Some students of the Kwame Nkrumah University of Science and Technology (KNUST) have asked the government to soften its stance on the reconstitution of the University’s Governing Council, which appears to have stalled due to disagreement over who should not be part of the council.
A November 2 deadline was set for the new council to be constituted but due to government’s disagreement with various stakeholder groups with representation on the KNUST council, that could not be met.
Government is insisting that no old member of the dissolved KNUST governing council is maintained on the new one being constituted because they are “a party to the impasse” between the university and the student body that led to violent protest and closure of the school.
According to the government, it reached an agreement with the various groups to nominate new persons to the new council, however, the groups say the government cannot dictate to them on the issue.
They have insisted on maintaining the old members on the dissolved council on the new one being put together by Otumfuo Osei Tutu II.
But under the banner of “School Must Reopen Now Movement”, the students say the government’s position is unfair and an impediment to effective academic work.
Leader of the Movement, Samuel Amoako Kusi, told 3News Tuesday that though the students appreciate the various measures taken by the government to resolve the crisis, students can no longer afford to stay at home having already wasted 16 days.

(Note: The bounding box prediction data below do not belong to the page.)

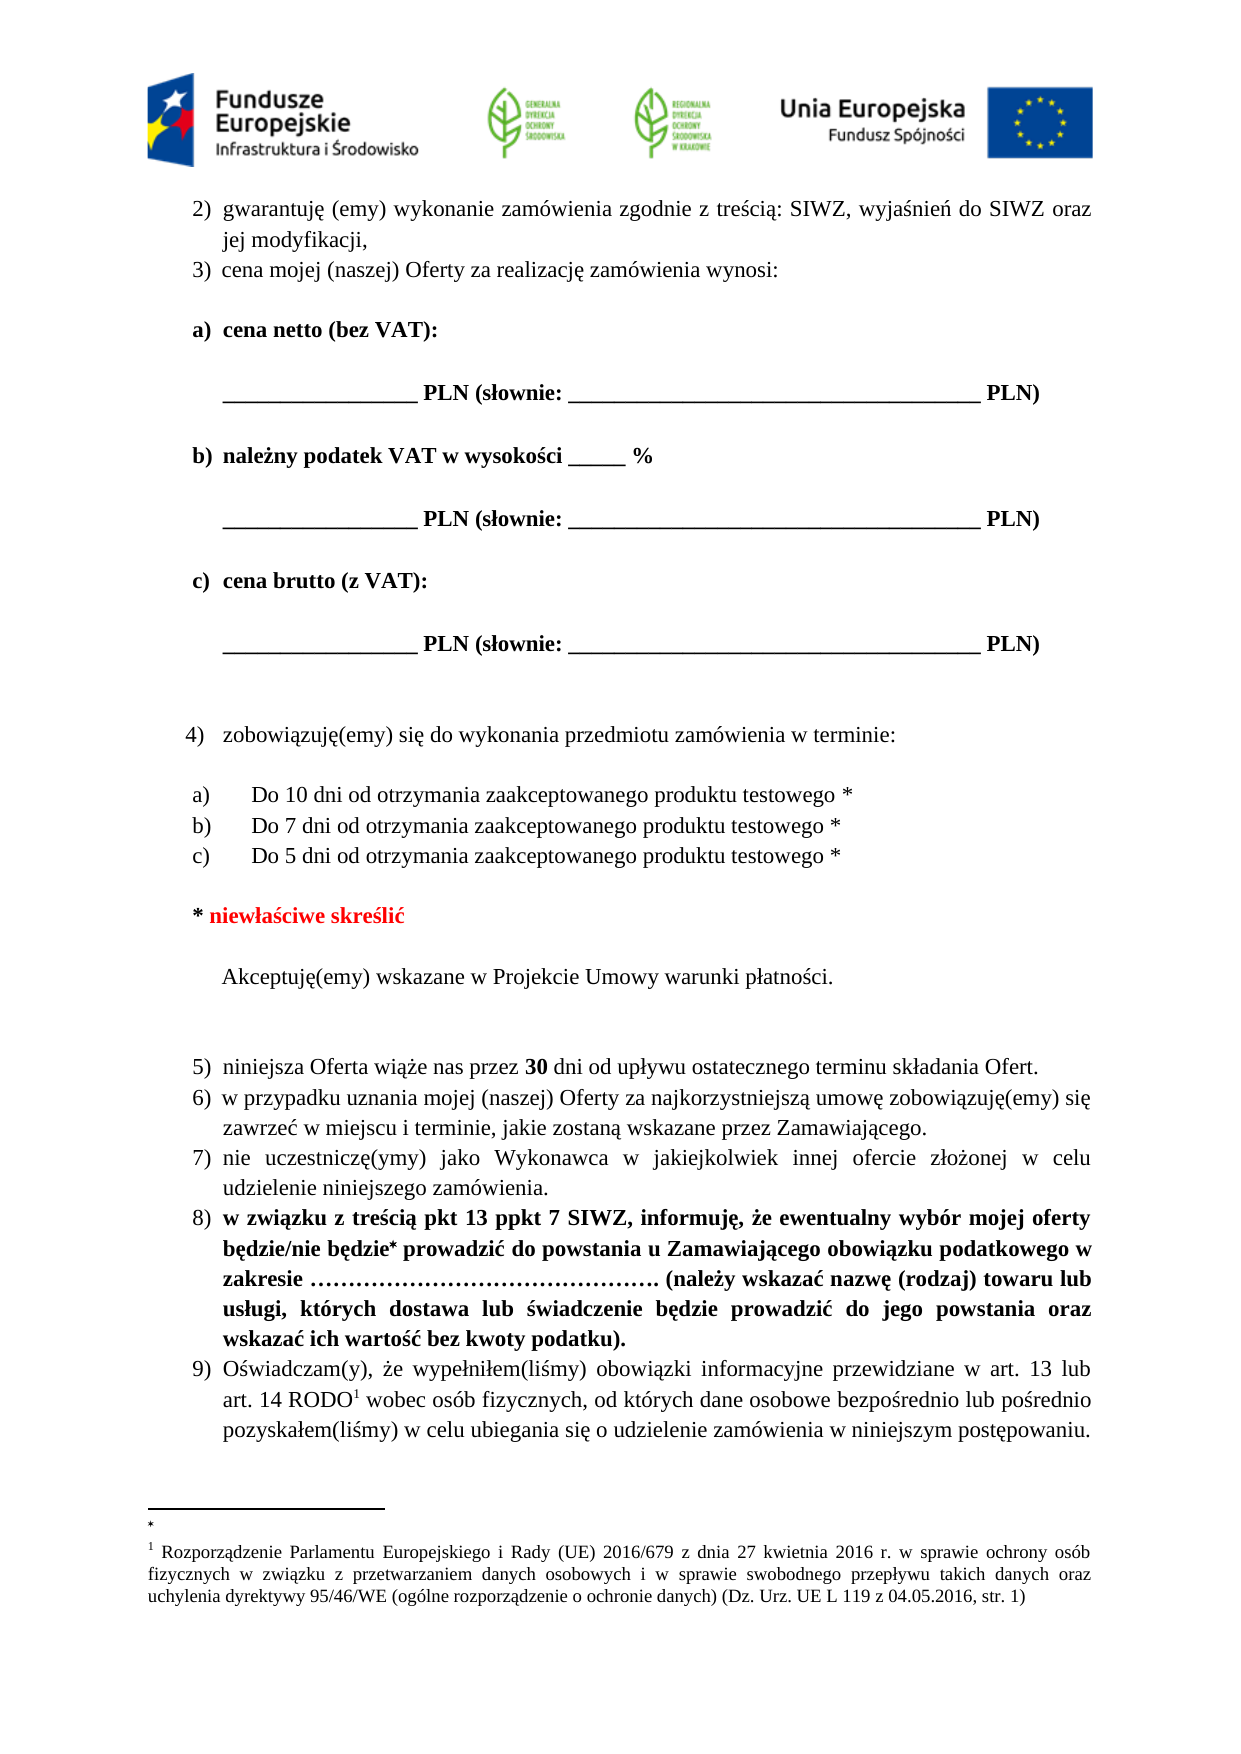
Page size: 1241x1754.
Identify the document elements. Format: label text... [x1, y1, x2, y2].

list niniejsza Oferta wiąże nas przez 30 dni od upływu ostatecznego terminu składania Ofert. [192, 1053, 1093, 1080]
text _________________ PLN (słownie: ____________________________________ PLN) [192, 505, 1093, 531]
list zobowiązuję(emy) się do wykonania przedmiotu zamówienia w terminie: [185, 721, 1093, 747]
picture [147, 73, 1093, 167]
text _________________ PLN (słownie: ____________________________________ PLN) [192, 379, 1093, 406]
text a) cena netto (bez VAT): [192, 316, 1093, 343]
list Do 10 dni od otrzymania zaakceptowanego produktu testowego * [192, 781, 1093, 808]
text c) cena brutto (z VAT): [192, 568, 1093, 594]
list cena mojej (naszej) Oferty za realizację zamówienia wynosi: [192, 256, 1093, 282]
list nie uczestniczę(ymy) jako Wykonawca w jakiejkolwiek innej ofercie złożonej w celu udzielenie niniejszego zamówienia. [192, 1144, 1093, 1201]
list Do 7 dni od otrzymania zaakceptowanego produktu testowego * [192, 812, 1093, 838]
text b) należny podatek VAT w wysokości _____ % [192, 442, 1093, 468]
list gwarantuję (emy) wykonanie zamówienia zgodnie z treścią: SIWZ, wyjaśnień do SIWZ oraz jej modyfikacji, [192, 196, 1093, 252]
text * niewłaściwe skreślić [192, 902, 1093, 929]
text Akceptuję(emy) wskazane w Projekcie Umowy warunki płatności. [221, 963, 1093, 989]
list Oświadczam(y), że wypełniłem(liśmy) obowiązki informacyjne przewidziane w art. 13 lub art. 14 RODO wobec osób fizycznych, od których dane osobowe bezpośrednio lub pośrednio pozyskałem(liśmy) w celu ubiegania się o udzielenie zamówienia w niniejszym postępowaniu. [192, 1355, 1093, 1442]
text _________________ PLN (słownie: ____________________________________ PLN) [192, 630, 1093, 657]
list w związku z treścią pkt 13 ppkt 7 SIWZ, informuję, że ewentualny wybór mojej oferty będzie/nie będzie prowadzić do powstania u Zamawiającego obowiązku podatkowego w zakresie ………………………………………. (należy wskazać nazwę (rodzaj) towaru lub usługi, których dostawa lub świadczenie będzie prowadzić do jego powstania oraz wskazać ich wartość bez kwoty podatku). [192, 1204, 1093, 1352]
list w przypadku uznania mojej (naszej) Oferty za najkorzystniejszą umowę zobowiązuję(emy) się zawrzeć w miejscu i terminie, jakie zostaną wskazane przez Zamawiającego. [192, 1083, 1093, 1140]
list Do 5 dni od otrzymania zaakceptowanego produktu testowego * [192, 842, 1093, 868]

“The current problem that will lead to the longation of the impasse is government’s decision that the various reps on council, like UTAG, TWEU, SRC, GRASAG, should change their reps on council. We think that decision has led to TEWU and UTAG going on an indefinite strike. What this means is that even if school reopens on Thursday, there will be no lectures because lecturers are on strike,” Mr. Kusi told our correspondent.
Mr. Kusi who is the immediate past president of the KNUST SRC said the government should back down on its stance especially so when majority of the old council members have been changed.
“We believe that since government has been able to change all its 4 reps, changed the chairman, NCTE has changed its rep, CHASS has changed its rep, government should allow these unions to have their autonomy to decide on who will represent them because majority of the members have already been changed by government and these quasi government organisations.
In his view, the more government sticks to this posture, the longer students are going to stay at home, a situation he said they are seeking to avoid, saying “We can’t keep staying at home we want to come to school and study”.
Though he said they had hope that the university will open on Thursday for academic work to begin, that has been dimmed by the recent happening.
“As it stands now if this thing goes on, that means students will still be home for more than 21 days and that could lead to something serious,” Mr. Kusi indicated.
“So we are saying that government should at least, since its made enough efforts and has changed most of the members on the council, should respect these organisations and let them have their representation because clearly, majority of the members have already been changed,” Mr. Kusi advised.
Disagreement between the student body and management of the university culminated into a violent protest last Monday leading to destruction of property by the agitating students who have accused the university management of arbitrariness and disregard for their rights.
The violent event, which started from last Friday, forced the Ashanti Regional Security Council to close down the university on Monday.
Government on Thursday, October 25 dissolved the government council of the university based on the recommendation of its fact-finding delegation led by the Education Minister, which held discussions with the feuding party on October 23.
An interim governing council chaired by the Paramount Chief of Bompata Traditional Area, Nana Effa Apenteng has been put in place to run the university for the next three months.
As part of its mandate, is to ensure the university reopens within 14 days for academic work to resume.